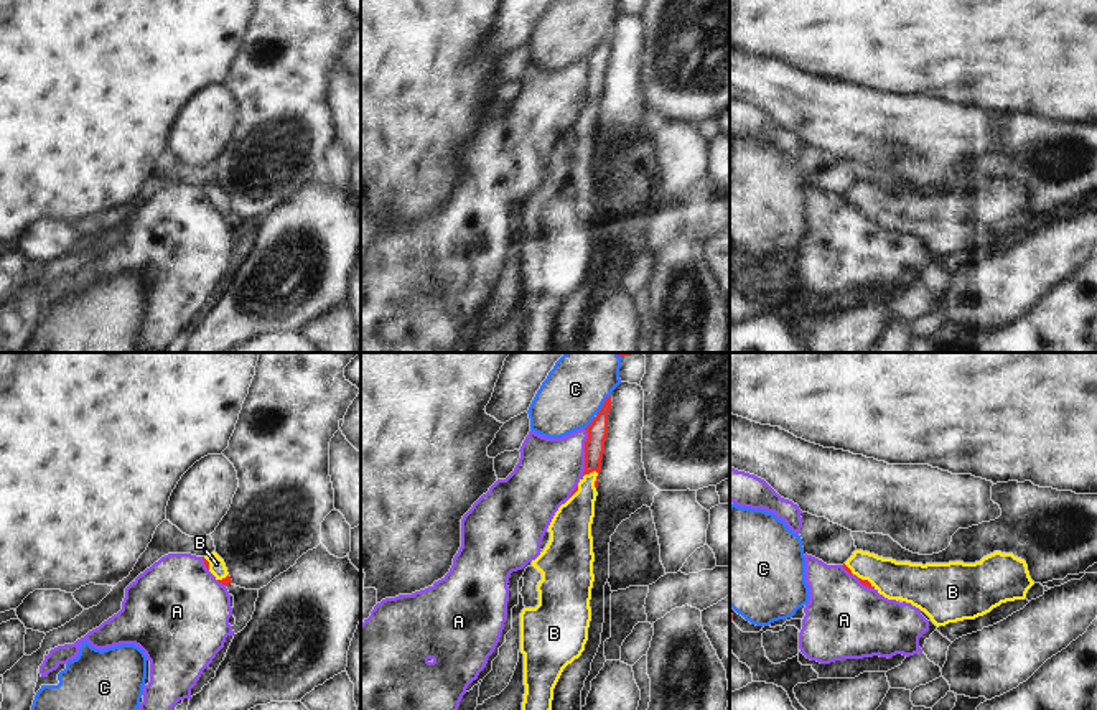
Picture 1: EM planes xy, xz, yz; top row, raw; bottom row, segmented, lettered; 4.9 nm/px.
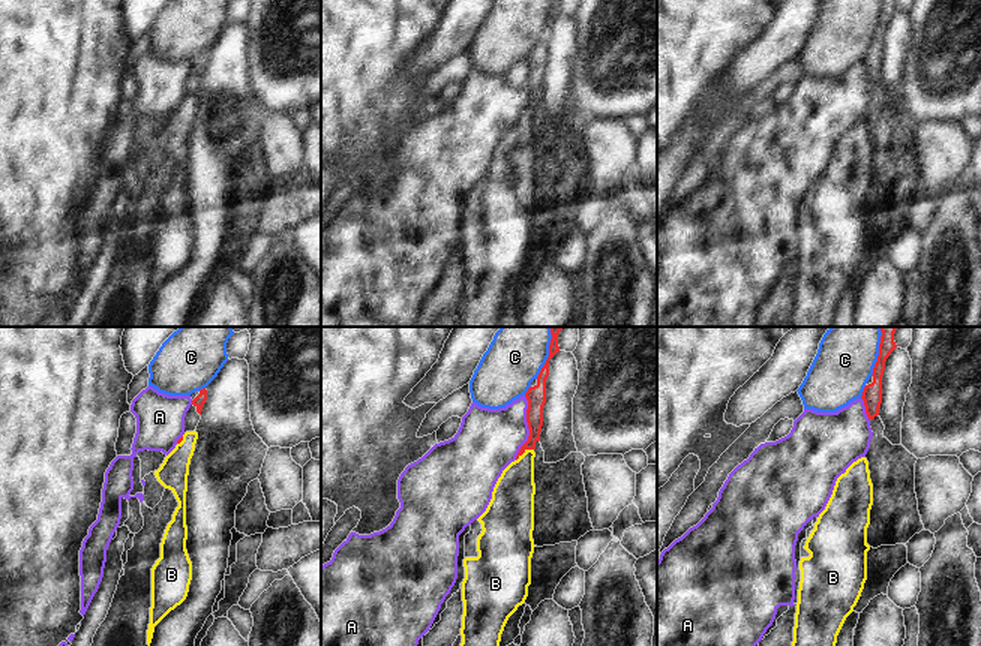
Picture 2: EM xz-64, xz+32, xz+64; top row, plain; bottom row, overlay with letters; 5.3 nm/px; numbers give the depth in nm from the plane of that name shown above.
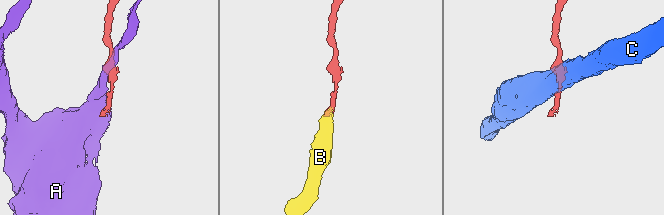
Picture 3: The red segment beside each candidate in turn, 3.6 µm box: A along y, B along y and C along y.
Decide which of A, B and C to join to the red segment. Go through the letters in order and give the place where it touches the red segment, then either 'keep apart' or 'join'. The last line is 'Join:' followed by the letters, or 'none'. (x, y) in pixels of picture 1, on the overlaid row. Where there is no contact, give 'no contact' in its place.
==
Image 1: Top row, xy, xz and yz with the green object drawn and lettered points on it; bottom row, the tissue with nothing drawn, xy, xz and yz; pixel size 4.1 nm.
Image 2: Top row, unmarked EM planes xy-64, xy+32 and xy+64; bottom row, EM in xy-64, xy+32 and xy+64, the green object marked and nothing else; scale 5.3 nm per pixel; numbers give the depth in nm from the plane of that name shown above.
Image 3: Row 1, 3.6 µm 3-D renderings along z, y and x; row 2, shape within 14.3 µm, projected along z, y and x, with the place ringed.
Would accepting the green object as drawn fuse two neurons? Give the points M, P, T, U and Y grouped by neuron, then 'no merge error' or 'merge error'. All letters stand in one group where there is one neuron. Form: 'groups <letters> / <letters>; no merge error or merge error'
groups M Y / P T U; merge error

* **ACTIVITY**
Return exactly the stretch above whose first line contains "Picture 2: EM" and whose last line contains "Decide which of", and nothing outside it. The pictures should not appear.

* **SOLUTION FOR THIS TASK**
Picture 2: EM xz-64, xz+32, xz+64; top row, plain; bottom row, overlay with letters; 5.3 nm/px; numbers give the depth in nm from the plane of that name shown above.
Picture 3: The red segment beside each candidate in turn, 3.6 µm box: A along y, B along y and C along y.
Decide which of A, B and C to join to the red segment. Go through the letters in order and give the place where it touches the red segment, then either 'keep apart' or 'join'. The last line is 'Join:' followed by the letters, or 'none'. (x, y) in pixels of picture 1, on the overlaid row. Where there is no contact, give 'no contact' in its place.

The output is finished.